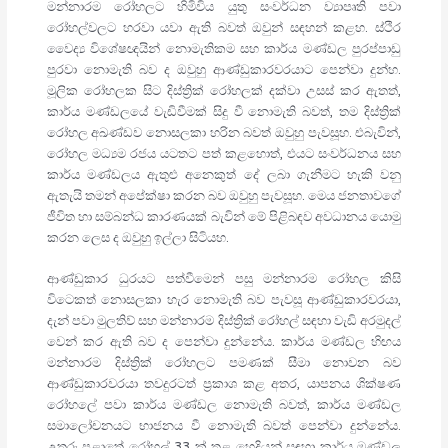
මන්නාරම රෝහලට හිමිවිය යුතු සංවර්ධන ව්‍යාපෘති පවා
රෝහල්වලට හරවා යවා ඇති බවත් ඔවුන් සඳහන් කළහ. ස්ථිර
වෛද්‍ය විශේෂඥයින් නොමැතිකම සහ කාර්ය මණ්ඩල පුරප්පාඩු
පුරවා නොමැති බව ද ඔවුහු ආණ්ඩුකාරවරයාට පෙන්වා දුන්හ.
මූලික රෝහලක සිට දිස්ත්‍රික් රෝහලක් දක්වා උසස් කර ඇතත්,
කාර්ය මණ්ඩලයේ වැඩිවීමක් සිදු වී නොමැති බවත්, තම දිස්ත්‍රික්
රෝහල අඛණ්ඩව නොසලකා හරින බවත් ඔවුහු පැවසූහ. එබැවින්,
රෝහල මධ්‍යම රජය යටතට පත් කළහොත්, එයට සංවර්ධනය සහ
කාර්ය මණ්ඩලය ඇතුළු අනෙකුත් දේ ලබා ගැනීමට හැකි වනු
ඇතැයි තමන් අපේක්ෂා කරන බව ඔවුහු පැවසූහ. මෙය ජනතාවගේ
ජීවිත හා සම්බන්ධ කාරණයක් බැවින් මේ පිළිබඳව අවධානය යොමු
කරන ලෙස ද ඔවුහු ඉල්ලා සිටියහ.
ආණ්ඩුකාර ධුරයට පත්වීමෙන් පසු මන්නාරම රෝහල කිසි
විටෙකත් නොසලකා හැර නොමැති බව පැවසූ ආණ්ඩුකාරවරයා,
දැන් පවා මුලතිව් සහ මන්නාරම දිස්ත්‍රික් රෝහල් සඳහා වැඩි අරමුදල්
වෙන් කර ඇති බව ද පෙන්වා දුන්නේය. කාර්ය මණ්ඩල හිඟය
මන්නාරම දිස්ත්‍රික් රෝහලට පමණක් සීමා නොවන බව
ආණ්ඩුකාරවරයා තවදුරටත් ප්‍රකාශ කළ අතර, යාපනය ශික්ෂණ
රෝහලේ පවා කාර්ය මණ්ඩල නොමැති බවත්, කාර්ය මණ්ඩල
සමාලෝචනයට භාජනය වී නොමැති බවත් පෙන්වා දුන්නේය.
උතුරු පළාතේ රෝහල් 33 ක් තුළ හෙදියන් සඳහා කාර්ය මණ්ඩල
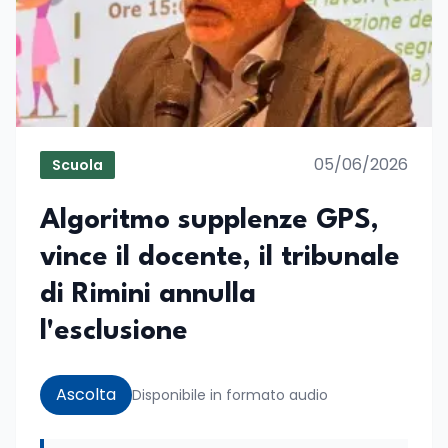
05/06/2026
Scuola
Algoritmo supplenze GPS,
vince il docente, il tribunale
di Rimini annulla
l'esclusione
Ascolta
Disponibile in formato audio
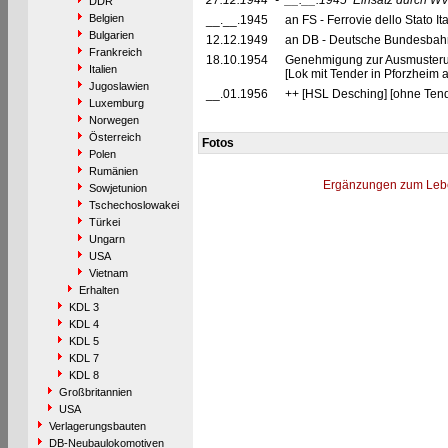
27.12.1944
-
__.__.1945
Einsatz durch WV
DDR
Belgien
__.__.1945
an FS - Ferrovie dello Stato It
Bulgarien
12.12.1949
an DB - Deutsche Bundesbahn
Frankreich
18.10.1954
Genehmigung zur Ausmusterun
Italien
[Lok mit Tender in Pforzheim a
Jugoslawien
__.01.1956
++ [HSL Desching] [ohne Ten
Luxemburg
Norwegen
Österreich
Fotos
Polen
Rumänien
Ergänzungen zum Leb
Sowjetunion
Tschechoslowakei
Türkei
Ungarn
USA
Vietnam
Erhalten
KDL 3
KDL 4
KDL 5
KDL 7
KDL 8
Großbritannien
USA
Verlagerungsbauten
DB-Neubaulokomotiven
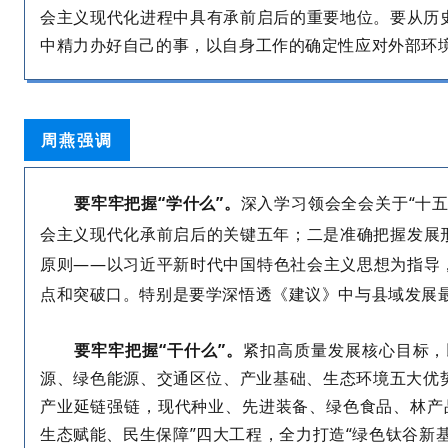
会主义现代化进程中具有承前启后的重要地位。要从历
中精力办好自己的事，以自身工作的确定性应对外部环
周燕强调
“学什么”。
深入学习领会全会关于
“
十
要牢牢把握
会主义现代化承前启后的关键五年；二是准确把握发展
原则
——
以习近平新时代中国特色社会主义思想为指导
点和突破口。特别是要学深悟透《建议》中与县域发展
要
牢牢把握
“干什么”。
紧扣高质量发展核心目标，
源、绿色能源、交通区位、产业基础、生态环境五大优
产业延链强链，现代种业、先进装备、绿色食品、林产
生态赋能、民生保障
”
四大工程，全力打造
“
绿色钛谷新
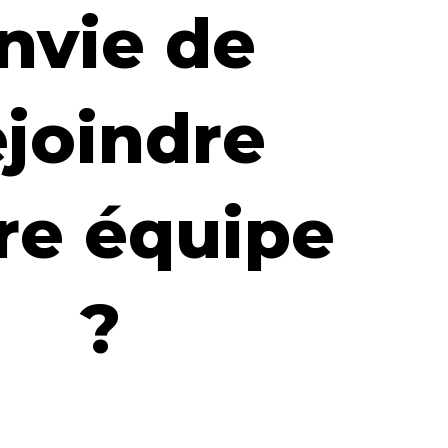
nvie de
ejoindre
re équipe
?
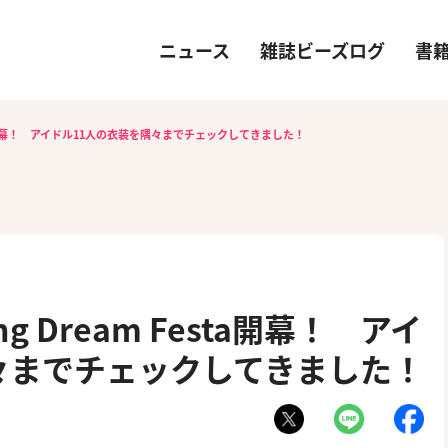
ニュース
雑誌ビーズログ
書
esta開幕！ アイドル11人の衣装を隅々までチェックしてきました！
g Dream Festa開幕！ アイ
々までチェックしてきました！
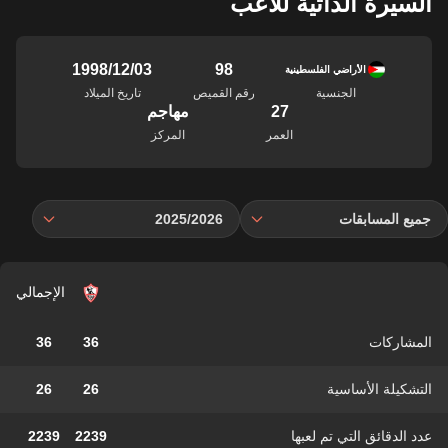
السيرة الذاتية للاعب
98
03‏/12‏/1998
الأراضي الفلسطينية
الجنسية
رقم القميص
تاريخ الميلاد
27
مهاجم
العمر
المركز
جميع المسابقات
2025/2026
الإجمالي
المشاركات
36
36
التشكيلة الأساسية
26
26
عدد الدقائق التي تم لعبها
2239
2239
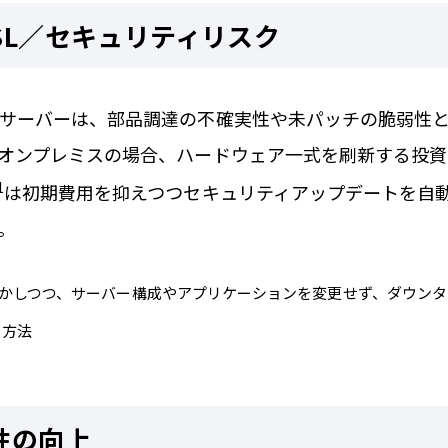
SL／セキュリティリスク
サーバーは、部品調達の不確実性や未パッチの脆弱性
オンプレミスの場合、ハードウェア一式を刷新する投
1
は初期費用を抑えつつセキュリティアップデートを自
。
活かしつつ、サーバー構成やアプリケーションを変更せず、ダウン
る方法
性の向上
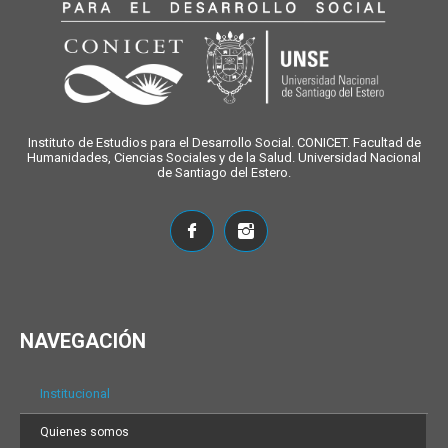
Instituto de Estudios para el Desarrollo Social. CONICET. Facultad de
Humanidades, Ciencias Sociales y de la Salud. Universidad Nacional
de Santiago del Estero.
NAVEGACIÓN
Institucional
Quienes somos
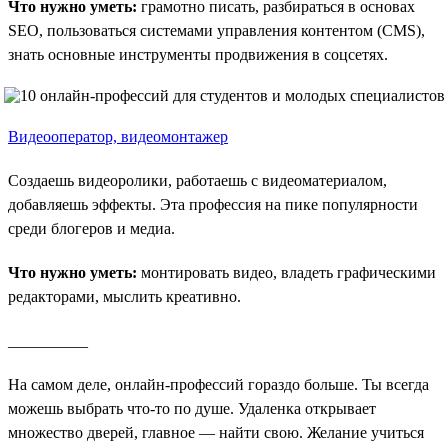
Что нужно уметь:
грамотно писать, разбираться в основах
SEO, пользоваться системами управления контентом (CMS),
знать основные инструменты продвижения в соцсетях.
Видеооператор, видеомонтажер
Создаешь видеоролики, работаешь с видеоматериалом,
добавляешь эффекты. Эта профессия на пике популярности
среди блогеров и медиа.
Что нужно уметь:
монтировать видео, владеть графическими
редакторами, мыслить креативно.
__________
На самом деле, онлайн-профессий гораздо больше. Ты всегда
можешь выбрать что-то по душе. Удаленка открывает
множество дверей, главное — найти свою. Желание учиться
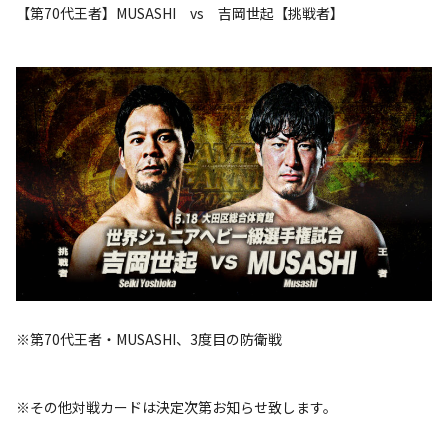
【第70代王者】MUSASHI vs 吉岡世起【挑戦者】
※第70代王者・MUSASHI、3度目の防衛戦
※その他対戦カードは決定次第お知らせ致します。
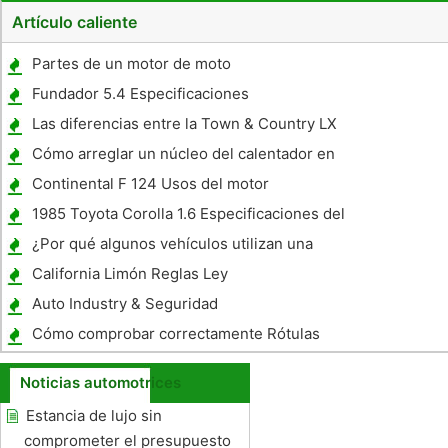
Artículo caliente
Partes de un motor de moto
Fundador 5.4 Especificaciones
Las diferencias entre la Town & Country LX
y LXI
Cómo arreglar un núcleo del calentador en
un Ford
Continental F 124 Usos del motor
1985 Toyota Corolla 1.6 Especificaciones del
motor
¿Por qué algunos vehículos utilizan una
válvula de expansión térmica?
California Limón Reglas Ley
Auto Industry & Seguridad
Cómo comprobar correctamente Rótulas
vehículo
Noticias automotrices
Estancia de lujo sin
comprometer el presupuesto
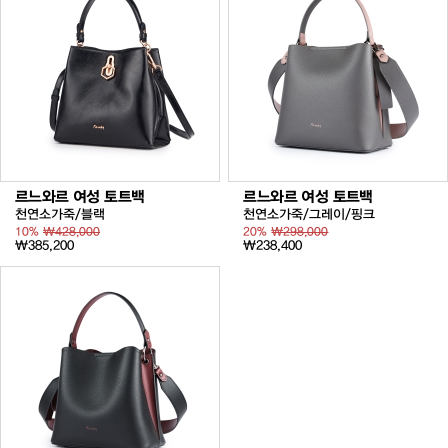
르느와르 여성 토트백
르느와르 여성 토트백
천연소가죽/블랙
천연소가죽/그레이/핑크
10%
₩428,000
20%
₩298,000
₩385,200
₩238,400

*Work item*. Render the text read from every one of the records above as a numbered list, one line per item, skipping blank lines. Leave the pictures out of the answer.

*Task solution*.
1. මන්නාරම රෝහලට හිමිවිය යුතු සංවර්ධන ව්‍යාපෘති පවා
2. රෝහල්වලට හරවා යවා ඇති බවත් ඔවුන් සඳහන් කළහ. ස්ථිර
3. වෛද්‍ය විශේෂඥයින් නොමැතිකම සහ කාර්ය මණ්ඩල පුරප්පාඩු
4. පුරවා නොමැති බව ද ඔවුහු ආණ්ඩුකාරවරයාට පෙන්වා දුන්හ.
5. මූලික රෝහලක සිට දිස්ත්‍රික් රෝහලක් දක්වා උසස් කර ඇතත්,
6. කාර්ය මණ්ඩලයේ වැඩිවීමක් සිදු වී නොමැති බවත්, තම දිස්ත්‍රික්
7. රෝහල අඛණ්ඩව නොසලකා හරින බවත් ඔවුහු පැවසූහ. එබැවින්,
8. රෝහල මධ්‍යම රජය යටතට පත් කළහොත්, එයට සංවර්ධනය සහ
9. කාර්ය මණ්ඩලය ඇතුළු අනෙකුත් දේ ලබා ගැනීමට හැකි වනු
10. ඇතැයි තමන් අපේක්ෂා කරන බව ඔවුහු පැවසූහ. මෙය ජනතාවගේ
11. ජීවිත හා සම්බන්ධ කාරණයක් බැවින් මේ පිළිබඳව අවධානය යොමු
12. කරන ලෙස ද ඔවුහු ඉල්ලා සිටියහ.
13. ආණ්ඩුකාර ධුරයට පත්වීමෙන් පසු මන්නාරම රෝහල කිසි
14. විටෙකත් නොසලකා හැර නොමැති බව පැවසූ ආණ්ඩුකාරවරයා,
15. දැන් පවා මුලතිව් සහ මන්නාරම දිස්ත්‍රික් රෝහල් සඳහා වැඩි අරමුදල්
16. වෙන් කර ඇති බව ද පෙන්වා දුන්නේය. කාර්ය මණ්ඩල හිඟය
17. මන්නාරම දිස්ත්‍රික් රෝහලට පමණක් සීමා නොවන බව
18. ආණ්ඩුකාරවරයා තවදුරටත් ප්‍රකාශ කළ අතර, යාපනය ශික්ෂණ
19. රෝහලේ පවා කාර්ය මණ්ඩල නොමැති බවත්, කාර්ය මණ්ඩල
20. සමාලෝචනයට භාජනය වී නොමැති බවත් පෙන්වා දුන්නේය.
21. උතුරු පළාතේ රෝහල් 33 ක් තුළ හෙදියන් සඳහා කාර්ය මණ්ඩල
22. 05/06/2026
23. Scuola
24. Algoritmo supplenze GPS,
25. vince il docente, il tribunale
26. di Rimini annulla
27. l'esclusione
28. Ascolta
29. Disponibile in formato audio
30. 27.12.1944
31. -
32. __.__.1945
33. Einsatz durch WV
34. DDR
35. Belgien
36. __.__.1945
37. an FS - Ferrovie dello Stato It
38. Bulgarien
39. 12.12.1949
40. an DB - Deutsche Bundesbahn
41. Frankreich
42. 18.10.1954
43. Genehmigung zur Ausmusterun
44. Italien
45. [Lok mit Tender in Pforzheim a
46. Jugoslawien
47. __.01.1956
48. ++ [HSL Desching] [ohne Ten
49. Luxemburg
50. Norwegen
51. Österreich
52. Fotos
53. Polen
54. Rumänien
55. Ergänzungen zum Leb
56. Sowjetunion
57. Tschechoslowakei
58. Türkei
59. Ungarn
60. USA
61. Vietnam
62. Erhalten
63. KDL 3
64. KDL 4
65. KDL 5
66. KDL 7
67. KDL 8
68. Großbritannien
69. USA
70. Verlagerungsbauten
71. DB-Neubaulokomotiven
72. 会主义现代化进程中具有承前启后的重要地位。要从历
73. 中精力办好自己的事，以自身工作的确定性应对外部环
74. 周燕强调
75. “学什么”。
76. 深入学习领会全会关于
77. “
78. 十
79. 要牢牢把握
80. 会主义现代化承前启后的关键五年；二是准确把握发展
81. 原则
82. ——
83. 以习近平新时代中国特色社会主义思想为指导
84. 点和突破口。特别是要学深悟透《建议》中与县域发展
85. 要
86. 牢牢把握
87. “干什么”。
88. 紧扣高质量发展核心目标，
89. 源、绿色能源、交通区位、产业基础、生态环境五大优
90. 产业延链强链，现代种业、先进装备、绿色食品、林产
91. 生态赋能、民生保障
92. ”
93. 四大工程，全力打造
94. “
95. 绿色钛谷新
96. nvie de
97. ejoindre
98. re équipe
99. ?
100. ニュース
101. 雑誌ビーズログ
102. 書
103. esta開幕！ アイドル11人の衣装を隅々までチェックしてきました！
104. g Dream Festa開幕！ アイ
105. 々までチェックしてきました！
106. السيرة الذاتية للاعب
107. 98
108. 03‏/12‏/1998
109. الأراضي الفلسطينية
110. الجنسية
111. رقم القميص
112. تاريخ الميلاد
113. 27
114. مهاجم
115. العمر
116. المركز
117. جميع المسابقات
118. 2025/2026
119. الإجمالي
120. المشاركات
121. 36
122. 36
123. التشكيلة الأساسية
124. 26
125. 26
126. عدد الدقائق التي تم لعبها
127. 2239
128. 2239
129. SL／セキュリティリスク
130. サーバーは、部品調達の不確実性や未パッチの脆弱性
131. オンプレミスの場合、ハードウェア一式を刷新する投
132. 1
133. は初期費用を抑えつつセキュリティアップデートを自
134. 。
135. 活かしつつ、サーバー構成やアプリケーションを変更せず、ダウン
136. る方法
137. 性の向上
138. Instituto de Estudios para el Desarrollo Social. CONICET. Facultad de
139. Humanidades, Ciencias Sociales y de la Salud. Universidad Nacional
140. de Santiago del Estero.
141. NAVEGACIÓN
142. Institucional
143. Quienes somos
144. Что нужно уметь:
145. грамотно писать, разбираться в основах
146. SEO, пользоваться системами управления контентом (CMS),
147. знать основные инструменты продвижения в соцсетях.
148. Видеооператор, видеомонтажер
149. Создаешь видеоролики, работаешь с видеоматериалом,
150. добавляешь эффекты. Эта профессия на пике популярности
151. среди блогеров и медиа.
152. Что нужно уметь:
153. монтировать видео, владеть графическими
154. редакторами, мыслить креативно.
155. __________
156. На самом деле, онлайн-профессий гораздо больше. Ты всегда
157. можешь выбрать что-то по душе. Удаленка открывает
158. множество дверей, главное — найти свою. Желание учиться
159. 【第70代王者】MUSASHI vs 吉岡世起【挑戦者】
160. ※第70代王者・MUSASHI、3度目の防衛戦
161. ※その他対戦カードは決定次第お知らせ致します。
162. Artículo caliente
163. Partes de un motor de moto
164. Fundador 5.4 Especificaciones
165. Las diferencias entre la Town & Country LX
166. y LXI
167. Cómo arreglar un núcleo del calentador en
168. un Ford
169. Continental F 124 Usos del motor
170. 1985 Toyota Corolla 1.6 Especificaciones del
171. motor
172. ¿Por qué algunos vehículos utilizan una
173. válvula de expansión térmica?
174. California Limón Reglas Ley
175. Auto Industry & Seguridad
176. Cómo comprobar correctamente Rótulas
177. vehículo
178. Noticias automotrices
179. Estancia de lujo sin
180. comprometer el presupuesto
181. 르느와르 여성 토트백
182. 르느와르 여성 토트백
183. 천연소가죽/블랙
184. 천연소가죽/그레이/핑크
185. 10%
186. ₩428,000
187. 20%
188. ₩298,000
189. ₩385,200
190. ₩238,400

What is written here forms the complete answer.